Non-cardiac Chest Pain
Chest pain is a prevalent symptom in the community and not infrequently presents a diagnostic difficulty, especially in older patients who are at greater risk of ischaemic heart disease than the young. The oesophagus is often implicated when cardiac causes have been excluded, but musculoskeletal, pulmonary, pericardial, gastric and biliary pathology should also be considered and an association with panic disorder has been reported.37
GORD may be responsible for a proportion of non-cardiac chest pain (NCCP) and about 50% of NCCP patients have excessive oesophageal acid exposure on pH studies. Many patients with excessive acid exposure do not have reflux oesophagitis, which limits the value of endoscopic examination. Rather, a trial of double-dose proton pump inhibitor (PPI) for 2–8 weeks (depending on symptom frequency) is a useful and cost-effective initial test in NCCP, with a sensitivity and specificity as high as 80% each for a diagnosis of GORD. If symptoms are relieved, the dose of medication can subsequently be titrated down to the minimum effective dose. If PPIs are ineffective, then oesophageal manometry and ambulatory pH measurement (while remaining on the PPI) are indicated; the former is particularly helpful for excluding achalasia. Endoscopy should be performed whenever there are ‘alarm symptoms’ such as dysphagia, anorexia, weight loss, haematemesis or anaemia. The threshold for endoscopy in older patients should be lower than in the young (age less than 40 years).

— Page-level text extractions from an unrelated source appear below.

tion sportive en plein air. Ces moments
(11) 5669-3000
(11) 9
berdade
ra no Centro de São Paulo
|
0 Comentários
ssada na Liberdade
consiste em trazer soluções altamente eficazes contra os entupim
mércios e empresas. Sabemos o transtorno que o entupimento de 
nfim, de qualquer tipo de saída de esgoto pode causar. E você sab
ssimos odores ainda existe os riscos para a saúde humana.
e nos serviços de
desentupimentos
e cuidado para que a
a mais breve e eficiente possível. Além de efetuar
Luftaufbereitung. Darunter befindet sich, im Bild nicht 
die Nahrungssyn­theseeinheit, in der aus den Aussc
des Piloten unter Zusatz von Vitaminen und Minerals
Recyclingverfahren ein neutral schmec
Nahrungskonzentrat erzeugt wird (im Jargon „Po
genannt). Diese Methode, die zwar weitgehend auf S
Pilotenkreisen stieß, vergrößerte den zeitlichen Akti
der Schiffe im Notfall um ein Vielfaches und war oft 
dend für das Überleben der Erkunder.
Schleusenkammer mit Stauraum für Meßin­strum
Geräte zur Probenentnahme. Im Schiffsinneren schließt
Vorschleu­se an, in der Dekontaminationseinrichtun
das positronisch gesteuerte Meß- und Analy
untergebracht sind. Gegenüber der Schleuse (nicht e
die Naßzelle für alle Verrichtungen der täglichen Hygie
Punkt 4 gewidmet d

The association between NCCP and oesophageal motility disorders, including diffuse oesophageal spasm and ‘nutcracker oesophagus’, is less strong than previously assumed and even when these disorders are demonstrated, a causal relationship can be difficult to establish, even with 24 h ambulatory manometry.38 Furthermore, medical therapy for oesophageal motility disorders with smooth muscle relaxants such as nitrates, calcium channel antagonists or sildenafil has limited efficacy and surgical myotomy has had only anecdotal success.